§ **Задание a**: Дословно перепишите фрагмент текста о переходе через перевал Корриярик: от слов «И вот я лежу, раскинув» до слов «ползла по склону.» включительно.
**** Текст ****
Джордж Уэйд похоронен в Вестминстерском аббатстве. На его могиле стоит пышное надгробие, которое скульптор Рубийяк почитал вершиной своего творчества. Он часто приходил в аббатство и простаивал перед памятником. Известно, что скульптор неоднократно выражал недовольство (а порой и проливал слезы) по поводу безграмотной установки надгробия. По его мнению, скульптура расположена чересчур высоко, чтобы можно было в полной мере насладиться ее великолепием.
Пока я с трудом тащился по дороге Уэйда, я начал уже сожалеть о том, что захватил отчет о деле Джона Коупа с собой. При объеме в 194 страницы и формате ин-кварто книжка почти ничего не весила, но тем не менее весьма чувствительно впивалась мне в спину. Такова цена, подумалось мне, эксцентричности (о, это неудобопроизносимое слово, столь милое сердцу издателей и оформителей). У меня лично оно всегда ассоциируется с одной и той же картиной: некий книголюб сидит в состоянии полного экстаза в комнате, буквально забитой экземплярами первого издания «Питера Пена». Однако сейчас, штурмуя перевалы Корриярика с неудобным томиком за спиной, я ощущал себя именно эксцентричным — в самом негативном смысле этого слова! Извинением мне, пожалуй, могло служить лишь то соображение, что все остальное время я был слишком занят, чтобы выкроить время для судебного отчета по делу Джона Коупа.
Воздух по мере подъема становился все более прохладным, а ветер, который даже в самые жаркие дни ощущается в горах, разошелся не на шутку и тоскливо завывал в вересковых зарослях. Первые шесть миль подъема дались мне довольно тяжело. Я познал поистине танталовы муки, глядя на обманчиво близкие, но по-прежнему недоступные вершины. Однако в конце концов перевал высотой в 2510 футов покорился мне.
И вот я лежу, раскинув руки, на мягкой влажной подстилке из вереска и озираю оставшуюся позади безлюдную долину. Выше по склону холма пасется стадо оленей. Внезапно из зарослей вереска появляется граус, шотландский тетерев. Потревоженный, очевидно, моим вторжением, он издает характерное гуканье, затем снимается с места и перелетает вниз, к подножию холма. Я с завистью слежу за его полетом: тетерев за несколько секунд одолел расстояние, которое у меня заняло целый час. Утешаю себя тем, что птица-то летит по прямой, я же был вынужден следовать всем изгибам старой дороги, которая змеей ползла по склону.
Я достал книгу о Джоне Коупе и осторожно перелистнул старые пожелтевшие страницы. Когда мистер Уэбб утверждал к печати эту книгу, здешний вереск еще хранил следы повстанцев. Название «Корриярик» было у всех на слуху, и разгоряченные завсегдатаи лондонских кофеен всячески склоняли имя Джона Коупа: кто обвинял его в трусости, а кто — и в откровенном пособничестве якобитам. В своем обращении «К читателю» безымянный редактор объяснял, что решился обнародовать подробности расследования, поскольку убежден, что Джона Коупа незаслуженно оклеветали. Он признавался, что до того, как познакомился с материалами дела, и сам считал Коупа виновным — если не в трусости, то уж точно в отсутствии здравого смысла. Однако после посещения судебного разбирательства он пришел к мнению, что генерал вел себя как истинный джентльмен и офицер.
****
§ **Задание b**: Выведите каждую строку записей, где встречается слово «front».
**** Перечень записей ****
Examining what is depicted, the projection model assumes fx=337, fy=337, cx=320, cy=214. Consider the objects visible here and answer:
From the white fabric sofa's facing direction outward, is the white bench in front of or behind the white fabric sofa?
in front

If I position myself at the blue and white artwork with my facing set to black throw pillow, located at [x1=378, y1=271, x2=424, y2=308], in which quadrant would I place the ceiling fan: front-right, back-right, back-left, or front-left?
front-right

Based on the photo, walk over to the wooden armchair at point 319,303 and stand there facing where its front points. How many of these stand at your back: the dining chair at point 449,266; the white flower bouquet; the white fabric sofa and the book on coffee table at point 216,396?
****
§ **Ответ a**:
И вот я лежу, раскинув руки, на мягкой влажной подстилке из вереска и озираю оставшуюся позади безлюдную долину. Выше по склону холма пасется стадо оленей. Внезапно из зарослей вереска появляется граус, шотландский тетерев. Потревоженный, очевидно, моим вторжением, он издает характерное гуканье, затем снимается с места и перелетает вниз, к подножию холма. Я с завистью слежу за его полетом: тетерев за несколько секунд одолел расстояние, которое у меня заняло целый час. Утешаю себя тем, что птица-то летит по прямой, я же был вынужден следовать всем изгибам старой дороги, которая змеей ползла по склону.

§ **Ответ b**:
From the white fabric sofa's facing direction outward, is the white bench in front of or behind the white fabric sofa?
in front
If I position myself at the blue and white artwork with my facing set to black throw pillow, located at [x1=378, y1=271, x2=424, y2=308], in which quadrant would I place the ceiling fan: front-right, back-right, back-left, or front-left?
front-right
Based on the photo, walk over to the wooden armchair at point 319,303 and stand there facing where its front points. How many of these stand at your back: the dining chair at point 449,266; the white flower bouquet; the white fabric sofa and the book on coffee table at point 216,396?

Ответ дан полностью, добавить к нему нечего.